The problem is Europe’s capital requirements also come into effect on December 15. This is creating an almighty squeeze since Esma can only make its decision after the commission has made its ruling. The regulator could theoretically push its decision into the new year, but Ms Taylor cautioned: “Nobody can take a 30-times capital hit, even for 60 days.” That indicated a real need to recognise EU and US jurisdictions as equivalent. But there are clear differences between the two. For example in futures trading, Europe requires two days of margin to be posted, while the US rules requires only one. Europe is tougher on swaps margins.

The suggestion last week by Ananda Radhakrishnan, director of the clearing and risk division at the CFTC, that clearing houses pull back to their own jurisdictions caused consternation with delegates at IDX, not least because it spoke to their worst fears of a Balkanised market.

Privately, some fear the regulatory stand-off is a subtle battle to tip the table in favour of European business interests, which opens up a series of tantalising questions. Could non-recognition of the US bring into existence a highly-liquid European-based eurodollar futures contract, potentially creating the first chink in the CME fortress? Should IntercontinentalExchange and LCH.Clearnet be disadvantaged when they have built successful European businesses? Is this an attempt to lever the CFTC to cede protection of non-US customer products that are US-domiciled?

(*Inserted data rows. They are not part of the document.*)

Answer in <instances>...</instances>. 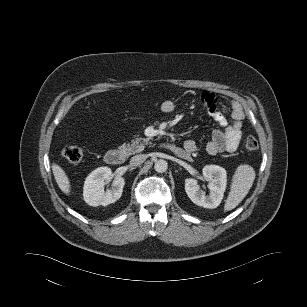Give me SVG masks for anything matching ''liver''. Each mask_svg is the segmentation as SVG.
Wrapping results in <instances>:
<instances>
[{
    "mask_svg": "<svg viewBox=\"0 0 307 307\" xmlns=\"http://www.w3.org/2000/svg\"><path fill=\"white\" fill-rule=\"evenodd\" d=\"M52 171L61 191L66 195H70L71 185L65 171L57 164L52 165Z\"/></svg>",
    "mask_w": 307,
    "mask_h": 307,
    "instance_id": "obj_1",
    "label": "liver"
}]
</instances>
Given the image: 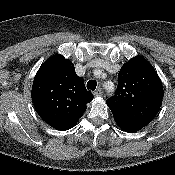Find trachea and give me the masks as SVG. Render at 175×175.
Segmentation results:
<instances>
[{
	"mask_svg": "<svg viewBox=\"0 0 175 175\" xmlns=\"http://www.w3.org/2000/svg\"><path fill=\"white\" fill-rule=\"evenodd\" d=\"M97 82L96 80H89L87 82V89L94 91L96 89Z\"/></svg>",
	"mask_w": 175,
	"mask_h": 175,
	"instance_id": "3493384b",
	"label": "trachea"
}]
</instances>
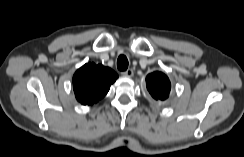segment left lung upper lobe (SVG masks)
Returning a JSON list of instances; mask_svg holds the SVG:
<instances>
[{
  "mask_svg": "<svg viewBox=\"0 0 244 157\" xmlns=\"http://www.w3.org/2000/svg\"><path fill=\"white\" fill-rule=\"evenodd\" d=\"M147 89L156 100H165L169 96L171 83L162 72H153L146 77Z\"/></svg>",
  "mask_w": 244,
  "mask_h": 157,
  "instance_id": "left-lung-upper-lobe-1",
  "label": "left lung upper lobe"
}]
</instances>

It is Europe that has the biggest decisions to make in the coming months, if not weeks. Either it sticks to Emir and potentially disadvantages local banks to the benefit of larger US ones. It also opens Europe to the charge that it is exporting its own broad rules around the world. Or it allows equivalence when there will be clear differences in standards.

A compromise may yet be found if overseas clearing houses can persuade the European Commission these alternative standards to risk management do not weaken the financial system. After all, what if the EU’s carefully crafted regulations turn out to have serious miscalculations? Mr Massad and Mr Barnier have much to discuss.